Once the process to swap has been located, the swap daemon looks through all of its virtual memory regions looking for areas which are not shared or locked.

Linux does not swap out all of the swappable pages of the process that it has selected. Instead it removes only a small number of pages.

Pages cannot be swapped or discarded if they are locked in memory.

The Linux swap algorithm uses page aging. Each page has a counter (held in the mem_map_t data structure) that gives the Kernel swap daemon some idea whether or not a page is worth swapping. Pages age when they are unused and rejuvinate on access; the swap daemon only swaps out old pages. The default action when a page is first allocated, is to give it an initial age of 3. Each time it is touched, it’s age is increased by 3 to a maximum of 20. Every time the Kernel swap daemon runs it ages pages, decrementing their age by 1. These default actions can be changed and for this reason they (and other swap related information) are stored in the swap_control data structure. If the page is old (age = 0), the swap daemon will process it further. Dirty pages are pages which can be swapped out. Linux uses an architecture specific bit in the PTE to describe pages this way. However, not all dirty pages are necessarily written to the swap file. Every virtual memory region of a process may have its own swap operation (pointed at by the vm_ops pointer in the vm_area_struct) and that method is used. Otherwise, the swap daemon will allocate a page in the swap file and write the page out to that device.

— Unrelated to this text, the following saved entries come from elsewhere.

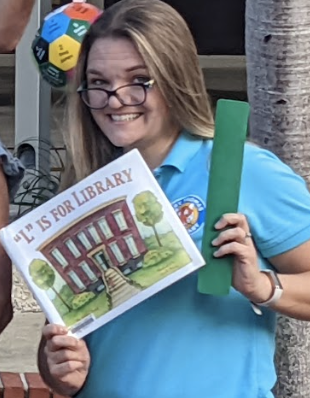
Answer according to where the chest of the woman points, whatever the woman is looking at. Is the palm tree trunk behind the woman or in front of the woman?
behind

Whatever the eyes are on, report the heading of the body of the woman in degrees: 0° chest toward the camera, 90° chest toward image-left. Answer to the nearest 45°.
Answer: approximately 45°
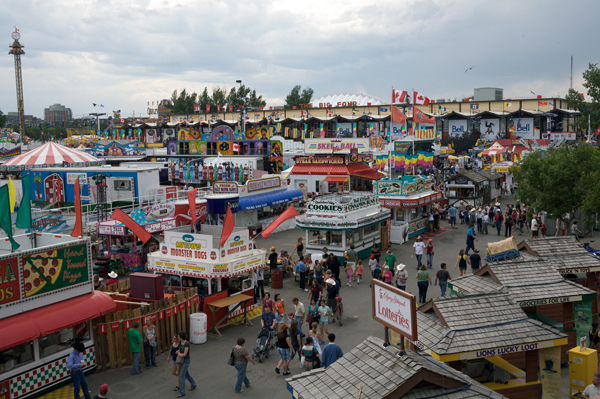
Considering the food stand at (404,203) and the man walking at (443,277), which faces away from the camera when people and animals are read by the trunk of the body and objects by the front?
the man walking

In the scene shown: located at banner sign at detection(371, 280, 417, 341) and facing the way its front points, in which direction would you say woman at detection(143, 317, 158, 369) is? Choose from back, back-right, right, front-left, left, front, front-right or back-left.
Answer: right

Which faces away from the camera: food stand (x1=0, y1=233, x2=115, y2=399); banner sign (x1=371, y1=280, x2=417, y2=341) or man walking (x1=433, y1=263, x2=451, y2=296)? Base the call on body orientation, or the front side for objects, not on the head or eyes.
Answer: the man walking

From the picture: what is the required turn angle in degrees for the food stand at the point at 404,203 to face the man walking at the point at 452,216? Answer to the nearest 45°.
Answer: approximately 90° to its left

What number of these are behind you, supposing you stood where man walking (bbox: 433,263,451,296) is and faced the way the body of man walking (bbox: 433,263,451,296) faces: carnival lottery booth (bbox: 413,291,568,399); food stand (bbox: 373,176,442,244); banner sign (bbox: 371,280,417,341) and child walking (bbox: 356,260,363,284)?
2

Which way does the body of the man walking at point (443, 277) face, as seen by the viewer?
away from the camera

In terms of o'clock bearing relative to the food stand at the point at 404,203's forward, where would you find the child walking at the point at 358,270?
The child walking is roughly at 2 o'clock from the food stand.

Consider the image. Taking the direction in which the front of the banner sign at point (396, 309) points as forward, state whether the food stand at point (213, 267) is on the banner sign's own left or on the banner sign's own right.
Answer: on the banner sign's own right

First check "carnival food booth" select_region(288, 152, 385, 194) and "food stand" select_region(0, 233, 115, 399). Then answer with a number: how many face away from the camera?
0

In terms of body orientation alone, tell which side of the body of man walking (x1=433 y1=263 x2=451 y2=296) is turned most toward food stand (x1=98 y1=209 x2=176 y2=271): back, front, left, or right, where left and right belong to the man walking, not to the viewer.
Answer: left

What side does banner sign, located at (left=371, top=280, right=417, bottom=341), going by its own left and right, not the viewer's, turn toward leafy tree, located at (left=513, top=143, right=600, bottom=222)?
back

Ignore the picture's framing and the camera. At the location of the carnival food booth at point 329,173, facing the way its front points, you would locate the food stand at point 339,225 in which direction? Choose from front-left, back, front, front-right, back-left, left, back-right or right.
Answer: front-right

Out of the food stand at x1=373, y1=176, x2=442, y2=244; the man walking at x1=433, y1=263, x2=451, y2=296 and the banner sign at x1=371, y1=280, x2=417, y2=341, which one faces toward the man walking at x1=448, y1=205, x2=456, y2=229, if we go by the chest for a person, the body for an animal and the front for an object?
the man walking at x1=433, y1=263, x2=451, y2=296

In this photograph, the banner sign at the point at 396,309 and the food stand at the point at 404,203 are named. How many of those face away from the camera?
0

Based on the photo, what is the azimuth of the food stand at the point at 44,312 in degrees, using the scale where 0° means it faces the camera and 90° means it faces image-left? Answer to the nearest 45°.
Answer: approximately 315°
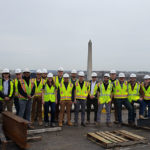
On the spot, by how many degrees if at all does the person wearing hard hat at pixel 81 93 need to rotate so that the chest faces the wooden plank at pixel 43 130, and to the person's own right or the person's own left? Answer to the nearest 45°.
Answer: approximately 45° to the person's own right

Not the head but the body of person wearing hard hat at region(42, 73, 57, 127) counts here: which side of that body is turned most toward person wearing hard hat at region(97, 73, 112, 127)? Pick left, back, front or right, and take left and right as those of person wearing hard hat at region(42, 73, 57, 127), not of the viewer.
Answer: left

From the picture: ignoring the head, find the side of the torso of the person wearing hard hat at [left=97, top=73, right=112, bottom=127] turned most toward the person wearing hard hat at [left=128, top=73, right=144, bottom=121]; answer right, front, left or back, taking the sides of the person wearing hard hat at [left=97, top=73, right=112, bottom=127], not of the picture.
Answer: left

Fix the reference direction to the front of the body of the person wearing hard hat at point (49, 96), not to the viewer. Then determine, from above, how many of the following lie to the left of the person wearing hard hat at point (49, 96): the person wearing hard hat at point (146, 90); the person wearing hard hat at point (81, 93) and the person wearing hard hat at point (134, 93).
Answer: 3

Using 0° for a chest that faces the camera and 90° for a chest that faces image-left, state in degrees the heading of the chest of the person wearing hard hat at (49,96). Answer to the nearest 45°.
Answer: approximately 0°
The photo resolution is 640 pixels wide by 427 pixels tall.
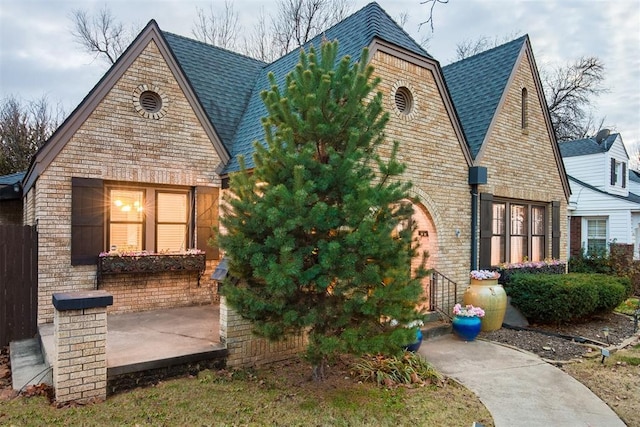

The page’s page table entry is replaced by one which is marked as invalid but which contains information about where the page is in the swap file. This is an offset into the swap file where the page is held and an indication of which swap file is being used. Whatever the swap method used, the original physical page is made free by putting it back into the free_area. Clean (or rather not dirty) pages can be discarded and put back into the free_area for re-use.

If enough of the swappable process’ pages have been swapped out or discarded, the swap daemon will again sleep. The next time it wakes it will consider the next process in the system. In this way, the swap daemon nibbles away at each process’ physical pages until the system is again in balance. This is much fairer than swapping out whole processes.